13-5-2019 < SGT Report 25 547 words
 

by Mac Slavo, SHTF Plan:



The wall street bear who claimed that an economic recession in 2019 will be “virtually unavoidable” has doubled down on his assessment.  He warning that the corporate buybacks will fuel the next recession.


Gluskin Sheff Chief Economist and Strategist David Rosenberg acknowledged that his prediction about the recession may have come a bit too soon, but  the risks in the United States economy are not to be ignored, he warned Thursday on CNBC‘s “Futures Now.” Rosenberg said that people just aren’t looking in the right places and that once they do, they’ll know that there’s a recession coming.  This bubble will not remain this inflated forever.



“People say, ‘Well, I can’t see the recession, I can’t see the recession.’ It’s like saying, ‘I can’t smell the carbon monoxide,’” Rosenberg said. “I’m getting the same rhetoric and the same pushback and questions I was back in the latter part of 2006. Remember, the Fed stopped raising rates in 2006, and in 2007, by the tail end, we had a recession nobody saw coming.”


The same thing has happened to almost any media outlet who attempts to warn people of the upcoming recession so that they have time to prepare themselves for it. Rosenberg is basing his prediction on both the Federal Reserve’s recent series of interest rate hikes and what he called an “unprecedented” rate of publicly traded companies buying back their outstanding shares.

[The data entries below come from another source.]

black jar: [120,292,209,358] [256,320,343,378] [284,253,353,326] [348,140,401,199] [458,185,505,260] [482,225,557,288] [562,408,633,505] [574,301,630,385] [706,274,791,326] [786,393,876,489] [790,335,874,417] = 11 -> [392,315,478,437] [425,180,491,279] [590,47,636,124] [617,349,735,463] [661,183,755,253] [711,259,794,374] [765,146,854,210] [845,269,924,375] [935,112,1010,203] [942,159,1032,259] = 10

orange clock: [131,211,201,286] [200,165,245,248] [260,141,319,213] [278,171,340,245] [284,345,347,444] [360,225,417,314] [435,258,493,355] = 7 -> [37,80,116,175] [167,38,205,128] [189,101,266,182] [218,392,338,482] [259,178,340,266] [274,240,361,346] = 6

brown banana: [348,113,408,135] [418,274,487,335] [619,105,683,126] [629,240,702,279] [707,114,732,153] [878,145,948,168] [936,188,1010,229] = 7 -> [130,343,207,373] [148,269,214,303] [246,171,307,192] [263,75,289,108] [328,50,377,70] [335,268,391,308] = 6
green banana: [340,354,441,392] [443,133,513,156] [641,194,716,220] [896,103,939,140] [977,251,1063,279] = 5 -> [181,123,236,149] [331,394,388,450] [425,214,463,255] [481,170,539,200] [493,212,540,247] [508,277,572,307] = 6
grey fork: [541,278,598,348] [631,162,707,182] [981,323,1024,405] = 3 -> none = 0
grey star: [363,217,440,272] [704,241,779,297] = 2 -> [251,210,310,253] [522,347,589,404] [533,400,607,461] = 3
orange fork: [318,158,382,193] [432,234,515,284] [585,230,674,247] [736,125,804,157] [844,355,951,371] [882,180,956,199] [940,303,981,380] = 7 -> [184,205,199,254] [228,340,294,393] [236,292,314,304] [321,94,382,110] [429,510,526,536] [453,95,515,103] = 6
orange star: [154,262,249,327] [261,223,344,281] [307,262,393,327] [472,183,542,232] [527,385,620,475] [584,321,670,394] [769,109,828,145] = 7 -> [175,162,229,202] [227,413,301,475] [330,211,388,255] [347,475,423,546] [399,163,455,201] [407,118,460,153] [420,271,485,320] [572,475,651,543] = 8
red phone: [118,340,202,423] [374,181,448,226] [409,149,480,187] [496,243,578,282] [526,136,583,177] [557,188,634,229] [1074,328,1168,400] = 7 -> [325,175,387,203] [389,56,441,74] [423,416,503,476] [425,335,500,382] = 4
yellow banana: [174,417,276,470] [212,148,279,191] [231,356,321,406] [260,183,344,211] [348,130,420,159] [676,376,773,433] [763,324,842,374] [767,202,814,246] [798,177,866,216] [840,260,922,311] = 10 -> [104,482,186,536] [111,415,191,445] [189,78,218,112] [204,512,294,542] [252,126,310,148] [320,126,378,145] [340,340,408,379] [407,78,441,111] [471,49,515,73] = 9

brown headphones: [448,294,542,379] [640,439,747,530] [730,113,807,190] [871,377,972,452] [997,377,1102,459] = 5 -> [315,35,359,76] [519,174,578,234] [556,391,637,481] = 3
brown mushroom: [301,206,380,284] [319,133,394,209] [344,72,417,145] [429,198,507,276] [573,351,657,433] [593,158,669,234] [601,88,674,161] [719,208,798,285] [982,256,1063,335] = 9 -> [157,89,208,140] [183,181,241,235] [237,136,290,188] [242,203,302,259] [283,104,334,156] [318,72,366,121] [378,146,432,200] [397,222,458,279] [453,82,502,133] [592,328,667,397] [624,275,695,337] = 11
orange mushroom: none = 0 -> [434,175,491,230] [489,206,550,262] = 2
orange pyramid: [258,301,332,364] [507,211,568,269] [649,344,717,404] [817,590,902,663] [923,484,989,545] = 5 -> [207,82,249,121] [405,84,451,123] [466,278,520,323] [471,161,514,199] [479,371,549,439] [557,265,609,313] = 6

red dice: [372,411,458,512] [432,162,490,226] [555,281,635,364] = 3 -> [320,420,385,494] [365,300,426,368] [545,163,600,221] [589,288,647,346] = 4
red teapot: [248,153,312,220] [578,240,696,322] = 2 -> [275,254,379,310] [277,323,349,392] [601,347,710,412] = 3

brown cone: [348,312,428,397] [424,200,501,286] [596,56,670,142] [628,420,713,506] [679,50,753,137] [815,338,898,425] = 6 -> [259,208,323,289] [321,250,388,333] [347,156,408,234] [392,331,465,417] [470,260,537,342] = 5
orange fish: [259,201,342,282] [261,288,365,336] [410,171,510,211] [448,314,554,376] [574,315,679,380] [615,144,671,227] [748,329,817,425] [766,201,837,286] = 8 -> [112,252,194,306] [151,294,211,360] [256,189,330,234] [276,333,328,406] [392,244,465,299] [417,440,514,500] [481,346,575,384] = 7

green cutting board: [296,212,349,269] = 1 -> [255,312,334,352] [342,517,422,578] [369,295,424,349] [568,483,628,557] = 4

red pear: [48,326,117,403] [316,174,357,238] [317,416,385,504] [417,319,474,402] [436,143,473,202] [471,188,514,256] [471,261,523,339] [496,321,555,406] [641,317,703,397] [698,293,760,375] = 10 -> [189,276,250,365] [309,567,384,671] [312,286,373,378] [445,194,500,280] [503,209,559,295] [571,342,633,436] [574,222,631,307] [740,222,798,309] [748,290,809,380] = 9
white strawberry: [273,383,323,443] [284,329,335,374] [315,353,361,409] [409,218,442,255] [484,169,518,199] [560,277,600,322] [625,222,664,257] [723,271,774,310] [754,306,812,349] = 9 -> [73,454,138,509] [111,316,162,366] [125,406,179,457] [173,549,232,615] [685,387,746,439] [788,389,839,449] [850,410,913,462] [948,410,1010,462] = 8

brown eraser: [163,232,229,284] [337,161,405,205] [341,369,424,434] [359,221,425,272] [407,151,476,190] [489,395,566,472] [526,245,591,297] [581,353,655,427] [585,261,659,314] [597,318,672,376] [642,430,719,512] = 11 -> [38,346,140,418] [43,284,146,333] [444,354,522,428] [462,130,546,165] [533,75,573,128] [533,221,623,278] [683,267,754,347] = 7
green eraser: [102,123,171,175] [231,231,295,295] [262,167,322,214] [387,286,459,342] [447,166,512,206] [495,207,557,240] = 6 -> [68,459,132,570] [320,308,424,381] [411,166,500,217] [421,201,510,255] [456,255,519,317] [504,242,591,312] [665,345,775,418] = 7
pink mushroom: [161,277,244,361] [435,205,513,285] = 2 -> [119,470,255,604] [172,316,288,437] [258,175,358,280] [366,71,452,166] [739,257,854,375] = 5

Rosenberg also noted that 10 of the Fed’s 13 tightening cycles since World War II, have pushed the economy into a slowdown or a recession. “More often than not, that degree of monetary restraint in the past has landed the economy in an economic downturn,” he said. “The only question is whether it’s in the second half of this year or the first half of next year, but I think that what investors have to know is that the business cycle’s not dead and that a recession is out there probably sooner rather than later.”


While the Great Recession was fueled by subprime mortgages, the next recession will be fueled by corporations.  Their immense debt burden and corporate buybacks of stocks will eventually cause major problems for the United States. The next recession won’t look like it did a decade ago, however, it’s still going to get ugly, according to Rosenberg. “I don’t think it’s going to be a deep recession, and it’s not about the consumers or housing or the banks,” he said. “It’s really about these bloated corporate balance sheets. There will be a price to pay for the unprecedented debt-for-equity swap we did this cycle, borrowing at low-interest rates and buying back your stock. That is certainly something that is not sustainable.”


That does not mean the average American and consumer is shielded from another recession.  It simply means it may not be as disastrous to those who haven’t over-leveraged themselves as others. The bond market is already signaling a slowdown, said Rosenberg to CNBC, and the economy is flashing all kinds of signs that buyers should beware.